Mons. Cannavò, professore di filosofia, ebbe anche l’onore e la grazia di accogliere Giovanni Paolo II, il quale per la prima volta nella storia celebrò a Messina la canonizzazione della Eustochia Smeralda Calafato.
Ricordando il nostro amato Arcivescovo, da tempo passato al Regno delle Beatitudini, emergono, oltre alle virtù teologali, la paterna disponibilità e la quotidiana dedizione nell’esercizio del suo ministero, offrendo così l’immagine di una Chiesa viva e operosa al servizio del Vangelo.

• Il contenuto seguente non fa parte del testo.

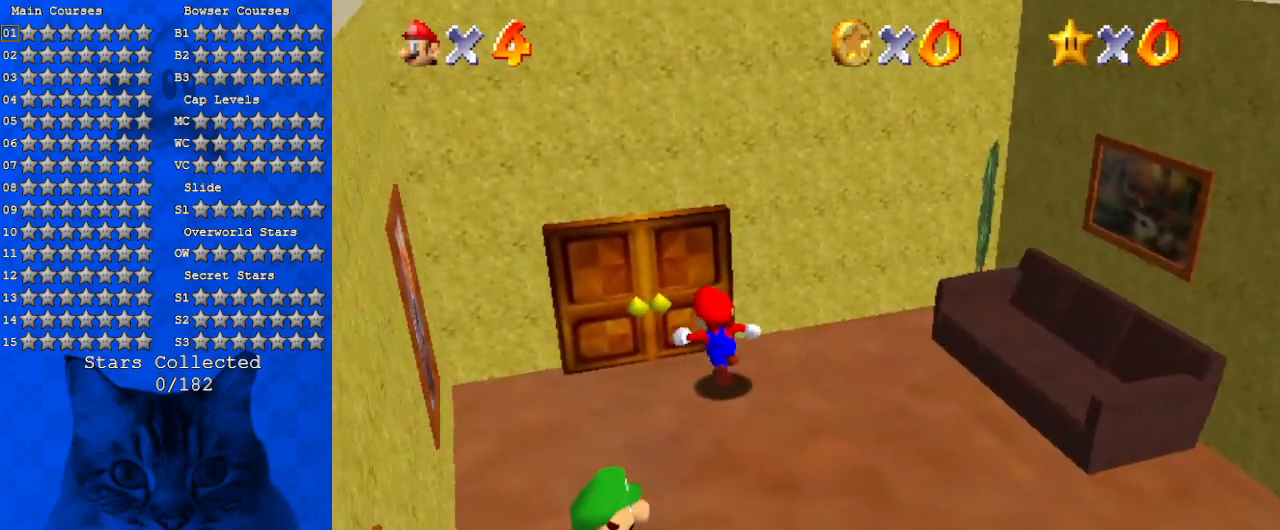
{"keys": ["up"], "events": [[33, "a", "up"], [200, "right", "up"], [233, "left", "down"], [467, "left", "up"]]}
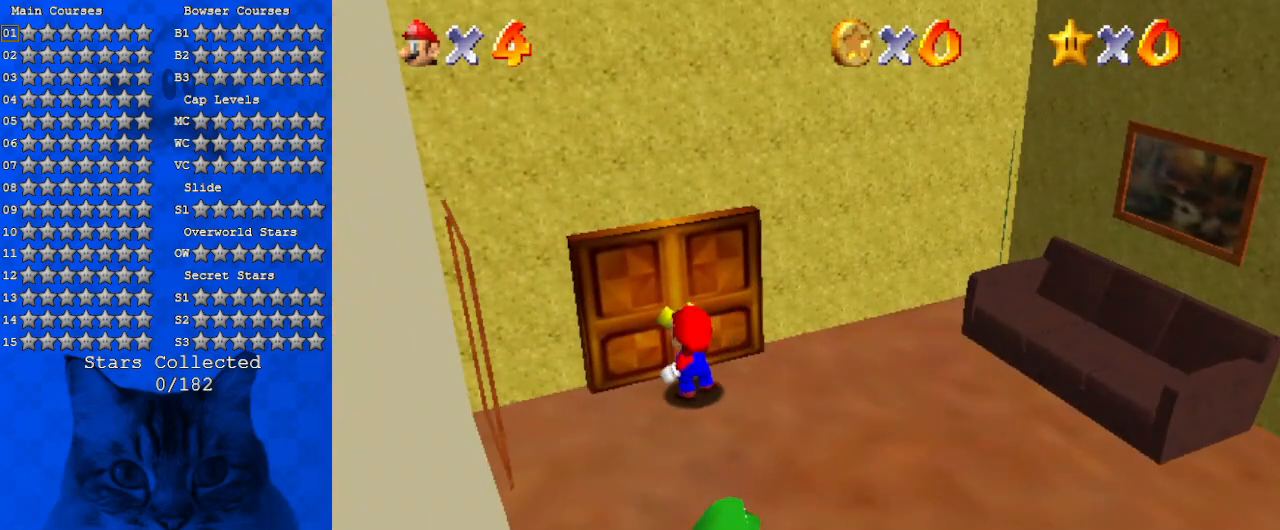
{"keys": [], "events": [[33, "up", "up"]]}
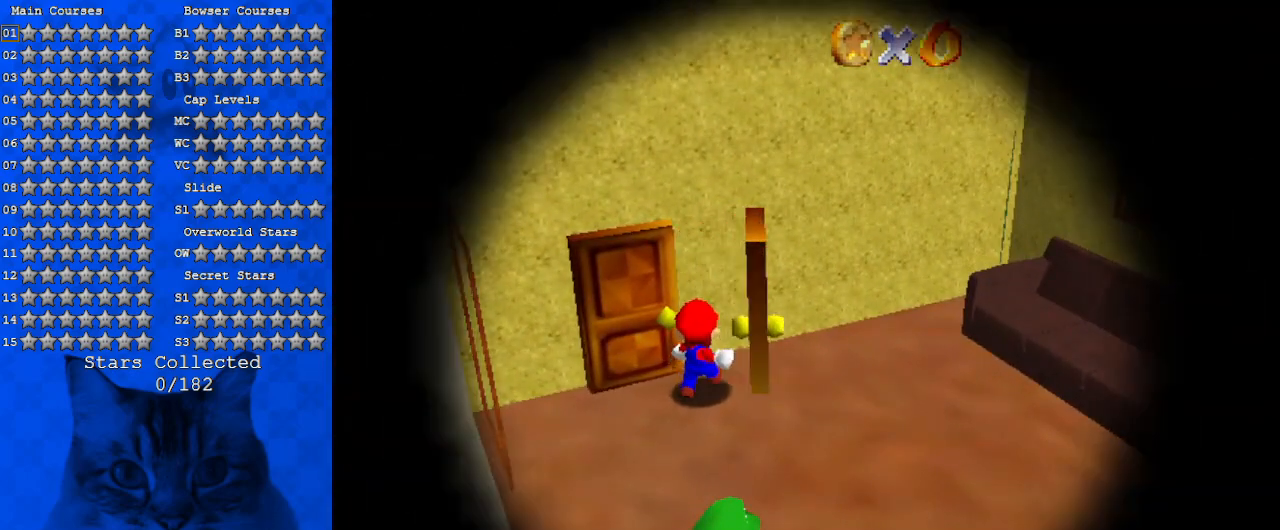
{"keys": [], "events": []}
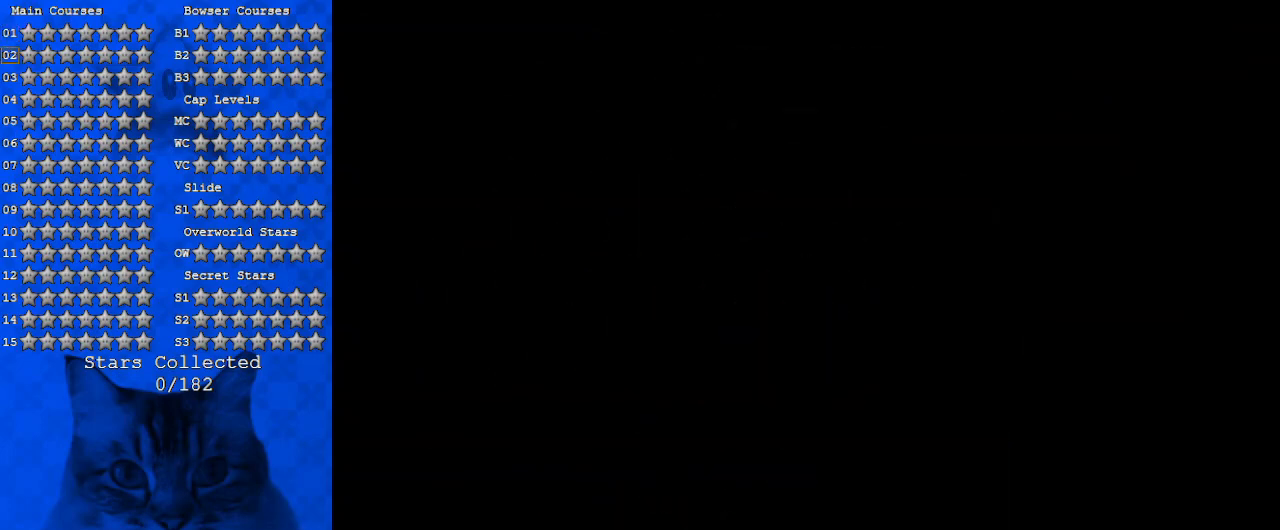
{"keys": [], "events": []}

Il Movimento Nuova Presenza “Giorgio La Pira” ricorda con immutato affetto quel giorno di maggio in cui Mons. Cannavò fu accolto nella Basilica Cattedrale dai fedeli tutti.
Nota: Nel 1990 Giovanni Paolo II intese elevarlo alla dignità cardinalizia, ma Mons. Cannavò, con spirito di umiltà e coerenza evangelica, declinò tale nomina.